文脈の中というのは必ずしも過去を踏襲することだけではなくて、踏襲しつつも発展させたり、むしろ過去や現在の芸術に反発することも含んでいるそうです。

僕は絵は描きませんが、たとえば美術館に観に行くとします。絵画を観た時に、うっとりするような綺麗さだとか重苦しい感じだったり楽しさだったり、色々な印象を受けます。でもそれだけではありません。解説のパネルが近くに設置されている場合、それを読むと楽しみの幅が広がります。
どんな時代背景でどんな表現をするようになった、どんな派閥にどう影響されたのか、その作品が当時どう扱われたのか。その作品の背景を知ることで、制作者の主張を知ったり、どのような点で価値がある作品なのかを知ることができます。

もちろん、ジャグリングにも文脈があります

ジャグリングにも文脈はあります。例えば、3ボールジャグリングを例にとると、初めてインラインスリーを見たときには誰しも衝撃を覚えたと思いますが、これは、両手が肘の前にある形で行われるパターンに馴染んできたという、文脈があるからです。

一方で、「凄すぎてわからない」というのも、誰しもが一度は聞いたことののあるセリフだと思います。どんな技がこれまで一般的で、それをどう新しくしたのか、どんな動きが普通で、どう難しく発展したのか。文脈は、受け手の知識や見る力が足りないと伝わりませんし、そのまま時代が流れると失われてしまいます。

世間的なイメージではジャグリングが遊びの域を出ないのは、文脈が足りないからではないでしょうか。

ジャグリングの文脈を語れるようにするために

ジャグリングの技術自体・道具自体に焦点をあてて、動画、ショーや大会の記録を残していくことは、文脈を語れるようにしていくために必要不可欠です。日本ジャグリング協会の雑誌、「Shall We Juggle?」がすべて国会図書館に納本されていることには、大きな意義があると思います。また、他にも、ジャグリングと他の文化の関わり、社会の中でのジャグリングの位置を考察、記録していくことも、ジャグリングを論じるうえで必要になってきます。例えば歴史的な立場で交易などに伴う文化交流として考察する、なんて興味深いのではないでしょうか。これは、今ジャグリングをしている自分たちだけではなく、未来のためにつながっていきます。ジャグリングの文化としての地位を確立して、将来、有望な後輩ジャグラーが留学したいときに奨学金を取れるようにしてあげようじゃないですか。
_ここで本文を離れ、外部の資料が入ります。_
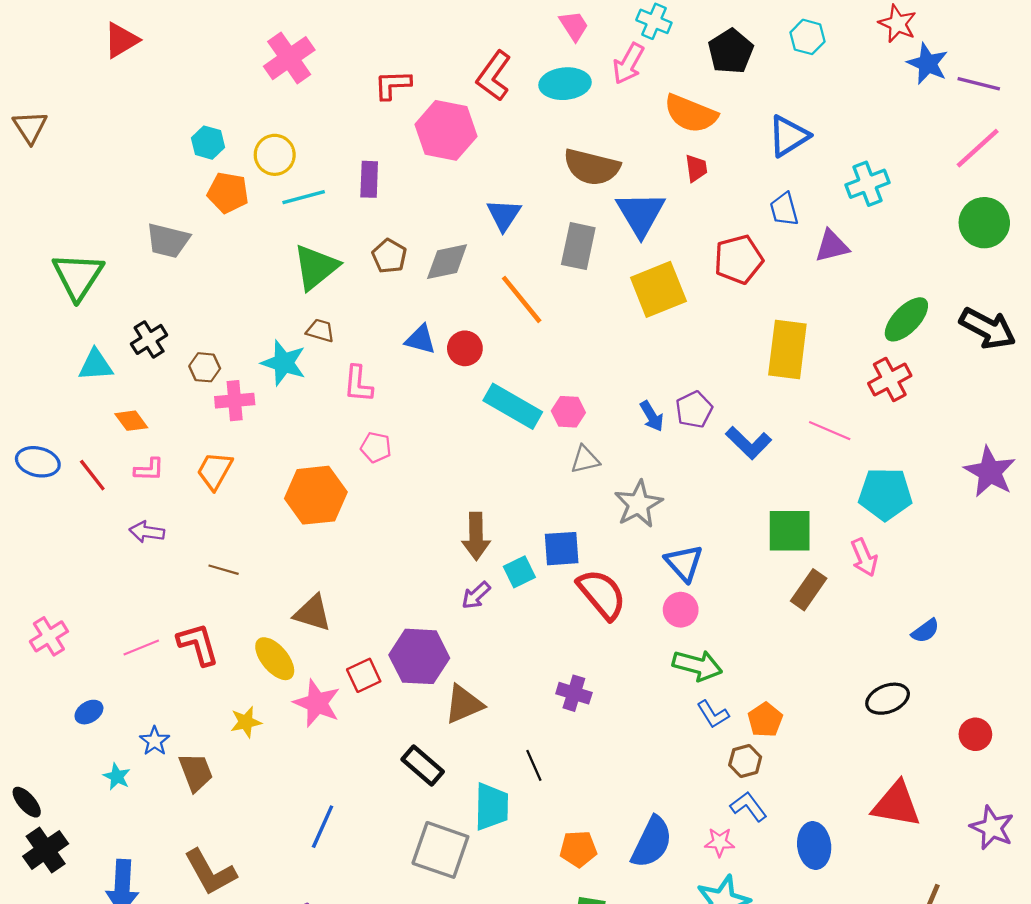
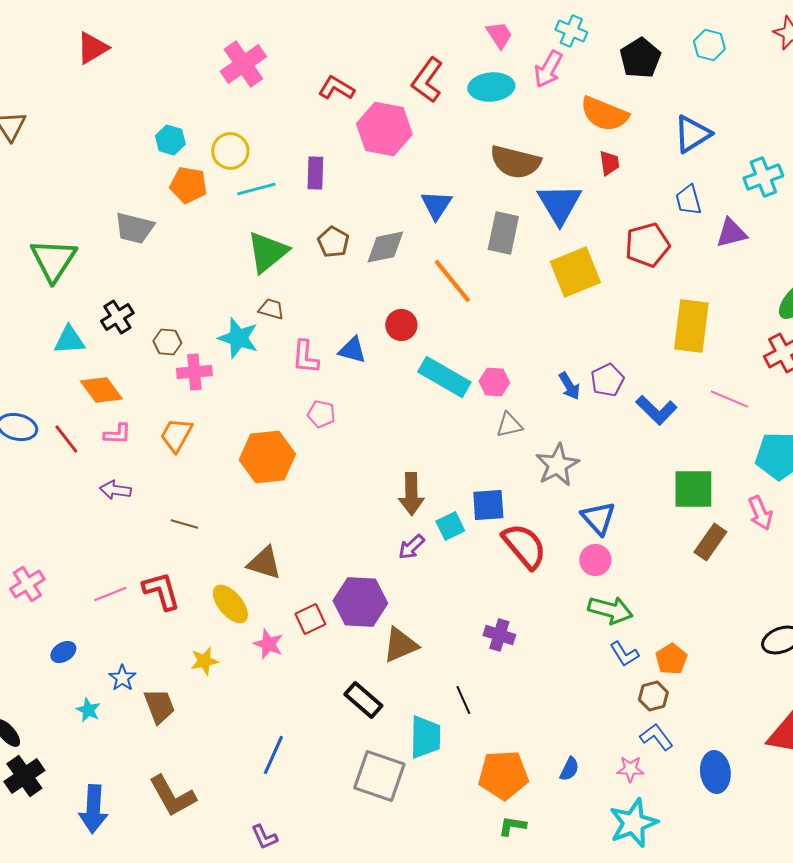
red L-shape: (393, 85) -> (336, 88), turned 33
blue triangle: (420, 339) -> (352, 350), moved
orange diamond: (131, 421) -> (101, 390), size x1.4
pink star: (317, 703) -> (268, 644), size x0.7
blue semicircle: (652, 842) -> (569, 769), size x0.5
orange pentagon: (578, 849) -> (503, 775), size x1.5

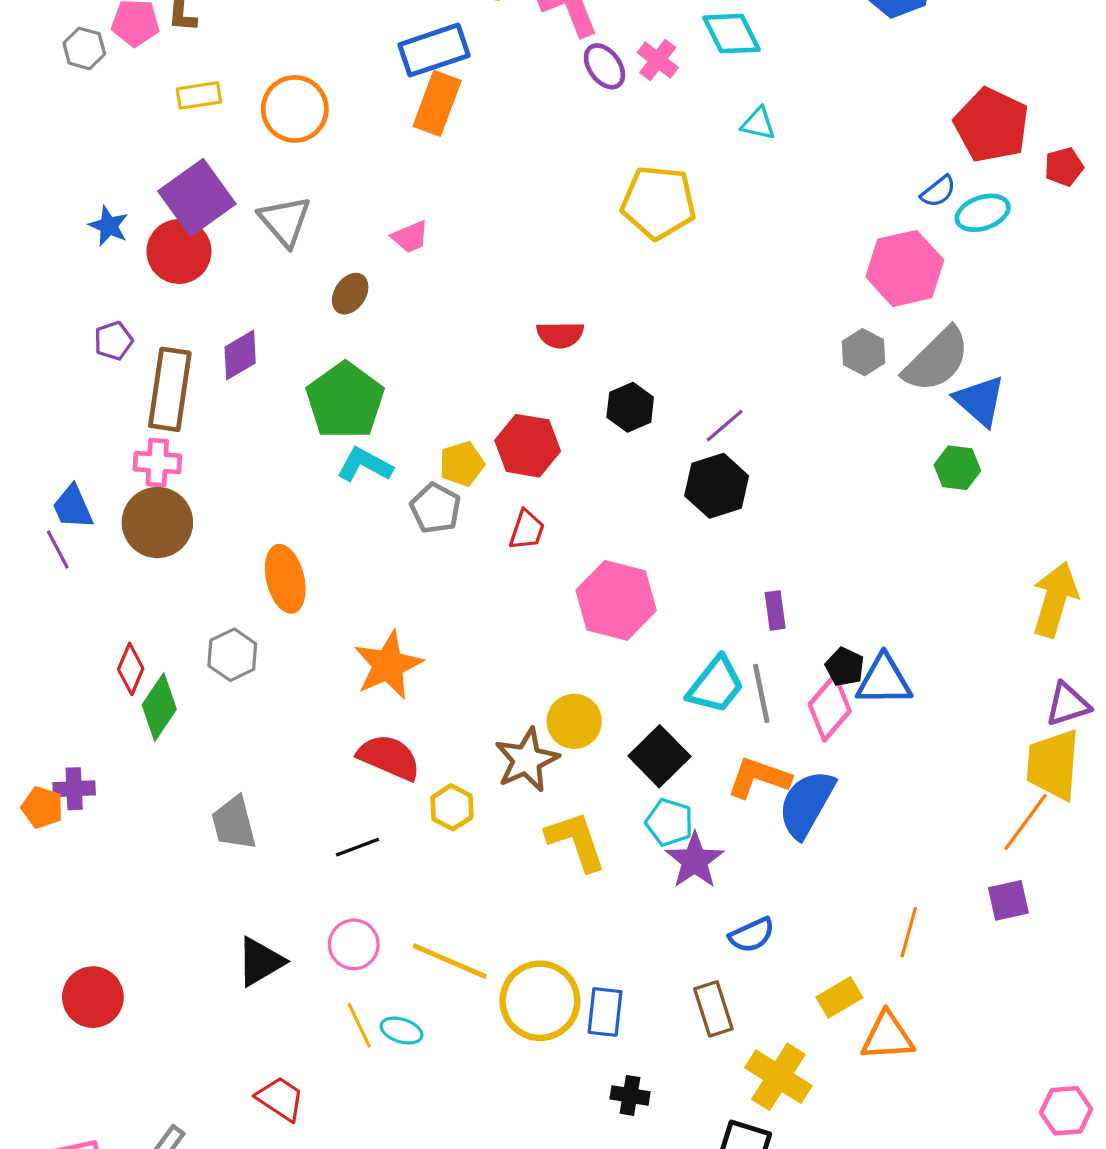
小さなジャンルの記録は、関わっている人々が意識的に残さないと消えて行ってしまいます。実際、僕の知る限りでも、古本屋にもない、国会図書館のデータベースでも見つからない、手に入らないままになってしまった皿回しの本というものもあります。今は無駄に見えるデータでも、手に入るうちにしっかり残していくことで、将来役に立つものになるかもしれません。

そこで、皿回し博物館をつくりました

「まずは僕にできる範囲で」ということで、最近、皿回しに関するものをコレクションしはじめました。これまでの公開した中で一番のオススメはこちらです。

まずは100点所蔵を目指して集め始めて、現在23点です。これがなかなか面白くて、歴史書の他にも、皿回しのご当地キティを発見したり、皿回しの版画を見つけたり、USBカメラを使った皿回しゲームを発見したりしています。安定してきたら少しずつジャグリング全般に手を広げていきます。本当は建物を用意して博物館を作りたいところですが、コロナ的にも困難なので、準備が整ったものから『オンライン皿回し博物館』としてnoteに発表していきます。

ただ、コレクションするのにも結構お金がかかることがわかりました。品物1点あたり3000円で済んだとしても、100点あったら30万円です。びっくり。なのでぜひ、いいねと思っていただいた方、面白そうだなと思ってくださった方、よろしければ下にあるサポートボタンから応援をお願いします。

以上です。最後まで読んでくださってありがとうございました!よいクリスマスを!!